====== Records provided ======

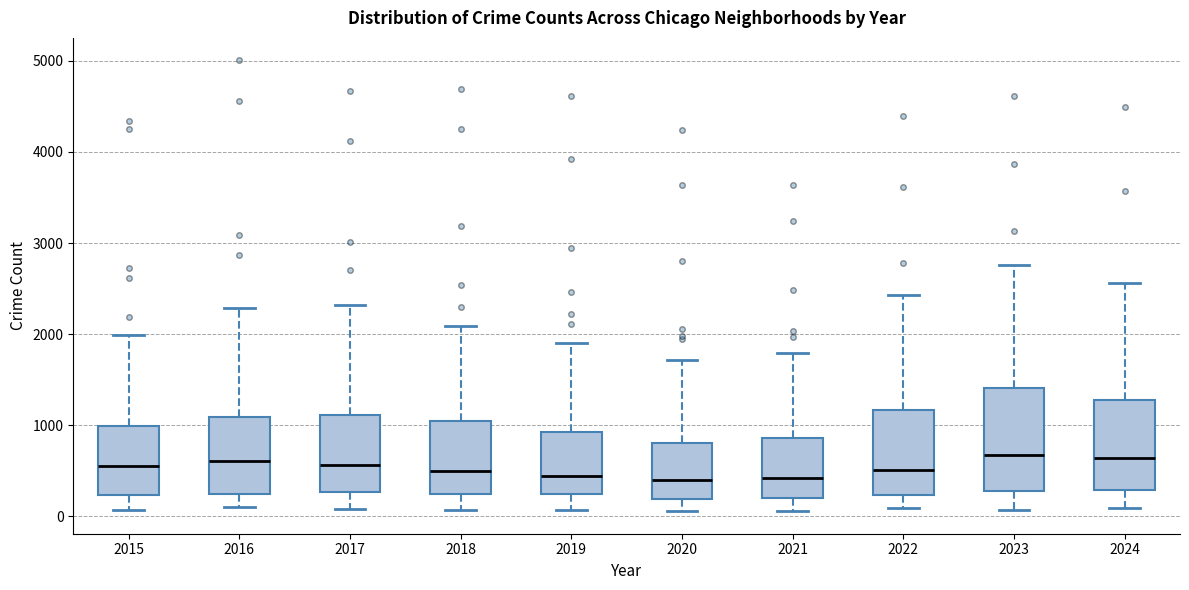

Where does the lower whisker of the box at x = 2023 end on the y-axis? The values are not printed on the chart, so give them approximately, as read against the axis.

100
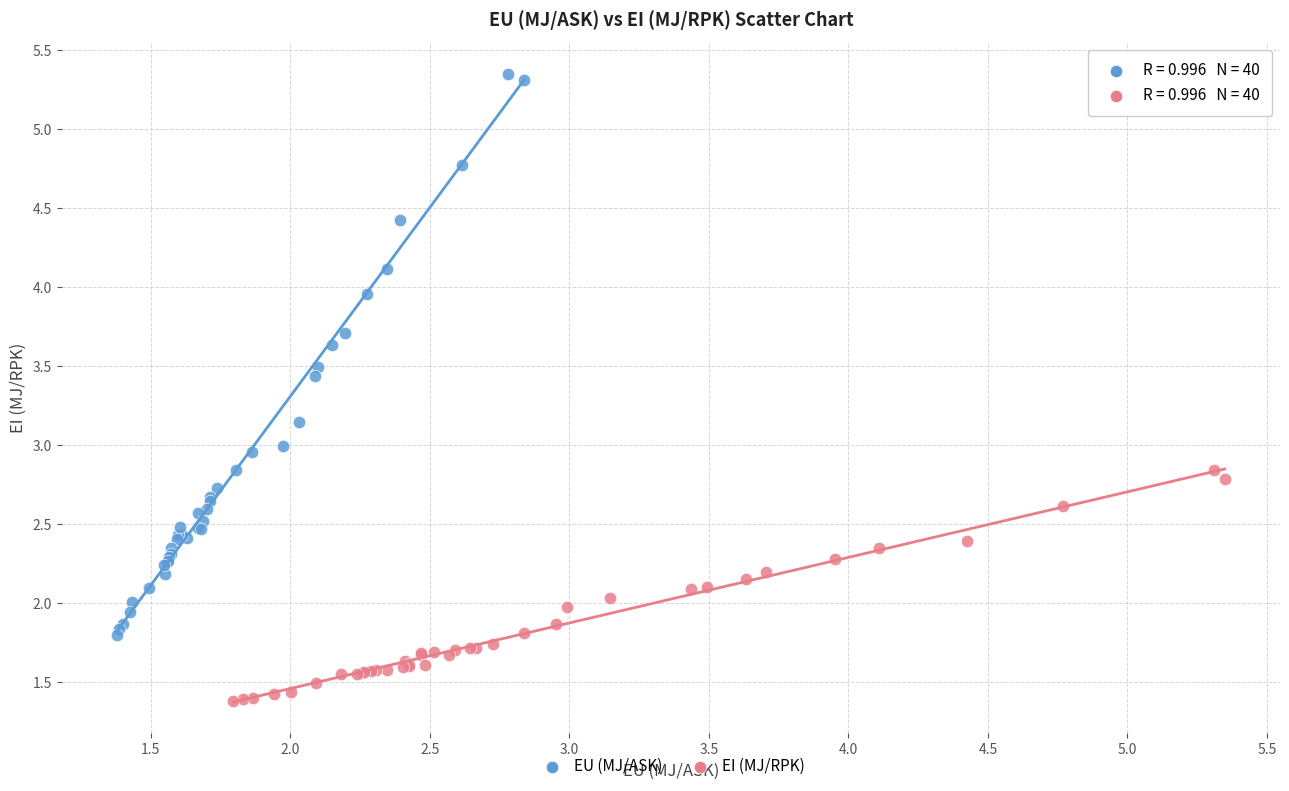

Which series contains the lowest Y value?

EI (MJ/RPK)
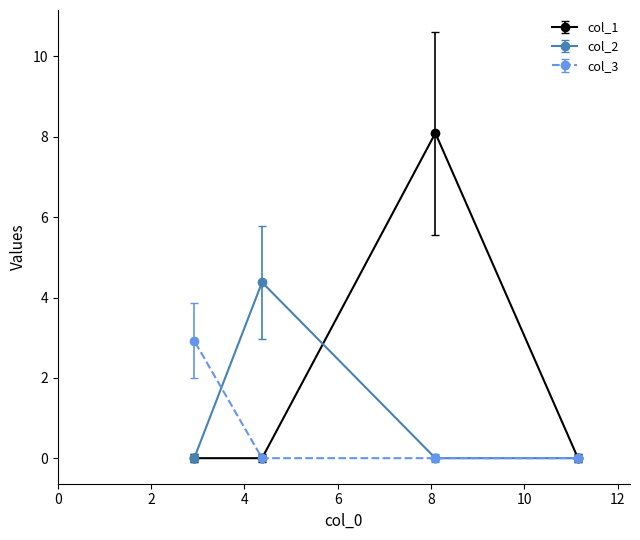

List the series in order of their peak value, highest first.

col_1, col_2, col_3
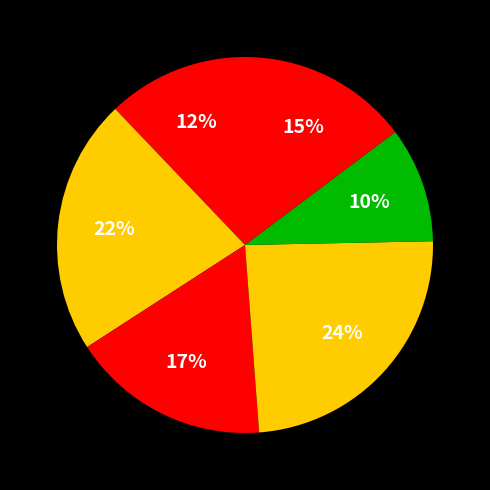

To the nearest percent, what is the difference between the largest and smallest slice percentages?

14%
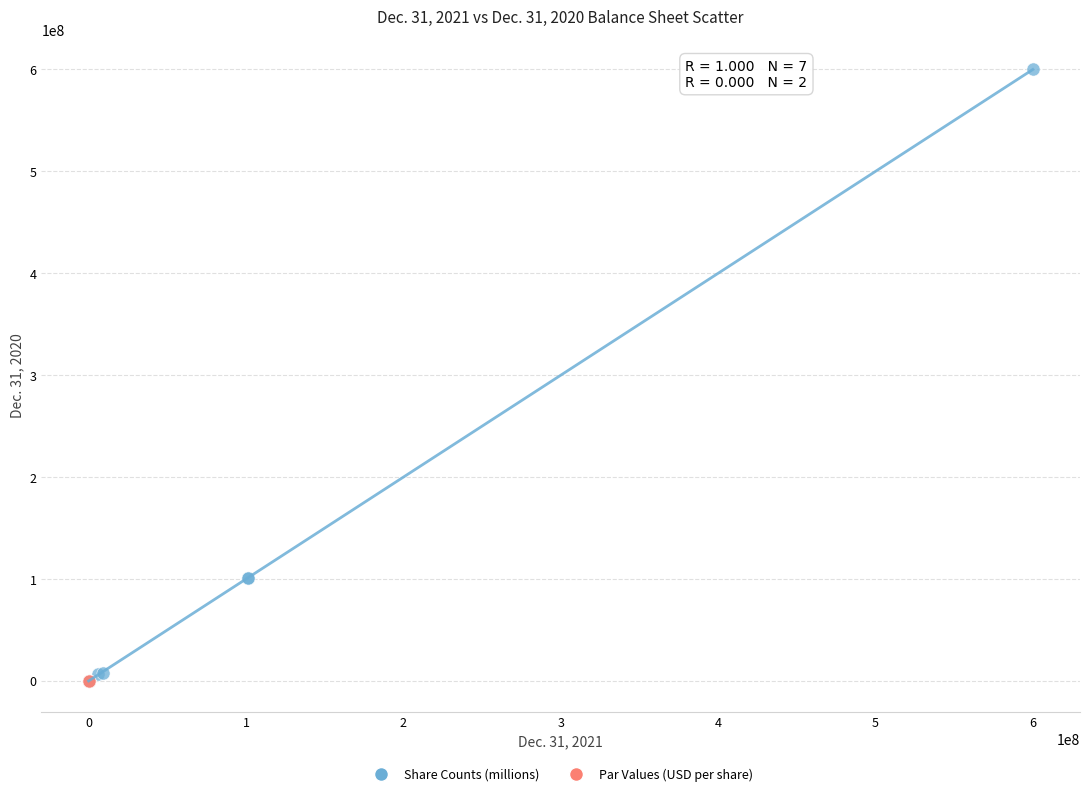

What are all the series names shown in the legend?

Share Counts (millions), Par Values (USD per share)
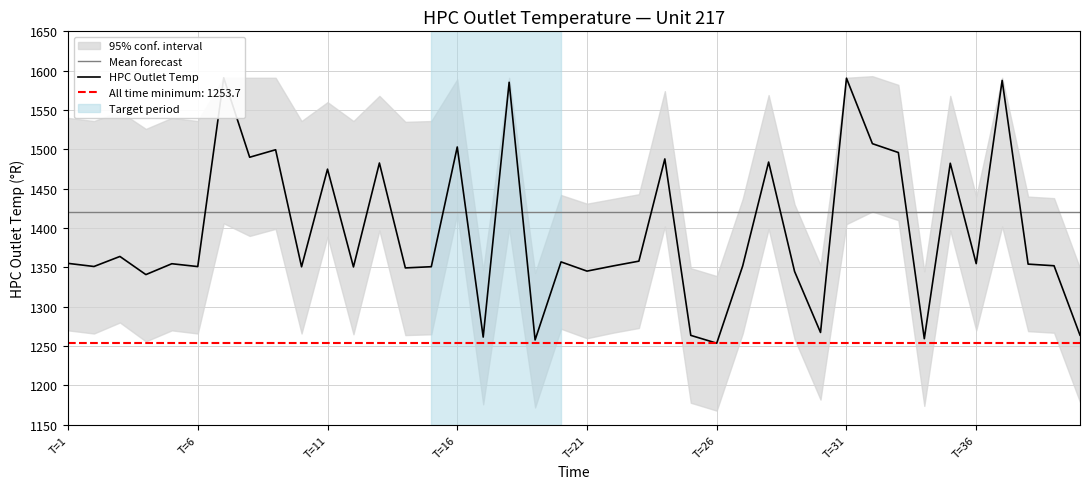

List the series in order of their overall mean, lowest first.

HPC Outlet Temp, Mean forecast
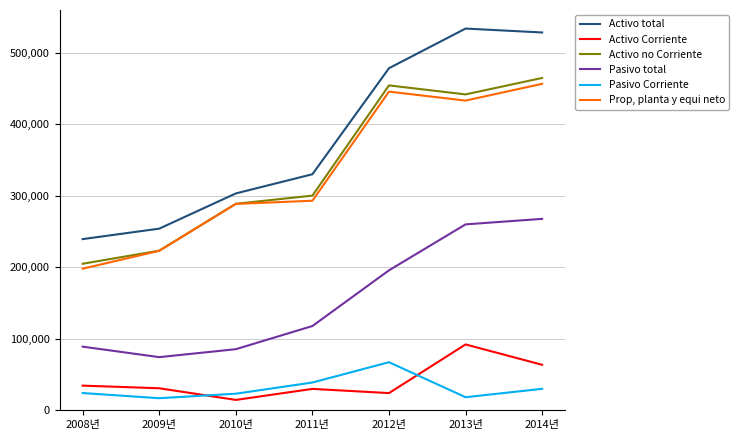

True or false: Pasivo Corriente and Activo total intersect in this chart.

False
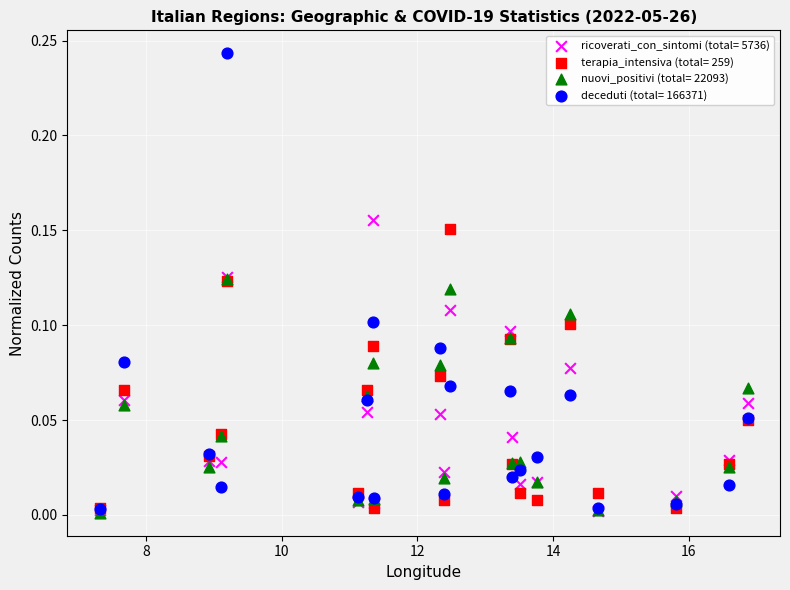

Which series has the widest spread of Y values?

deceduti (total= 166371)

======

# Problem description
Format all of the material above as a numbered list with one line per item. Drop the blank lines and leave the pictures out of the answer.

# Completed exercise
1. Where does the lower whisker of the box at x = 2023 end on the y-axis? The values are not printed on the chart, so give them approximately, as read against the axis.
2. 100
3. Which series contains the lowest Y value?
4. EI (MJ/RPK)
5. List the series in order of their peak value, highest first.
6. col_1, col_2, col_3
7. To the nearest percent, what is the difference between the largest and smallest slice percentages?
8. 14%
9. What are all the series names shown in the legend?
10. Share Counts (millions), Par Values (USD per share)
11. List the series in order of their overall mean, lowest first.
12. HPC Outlet Temp, Mean forecast
13. True or false: Pasivo Corriente and Activo total intersect in this chart.
14. False
15. Which series has the widest spread of Y values?
16. deceduti (total= 166371)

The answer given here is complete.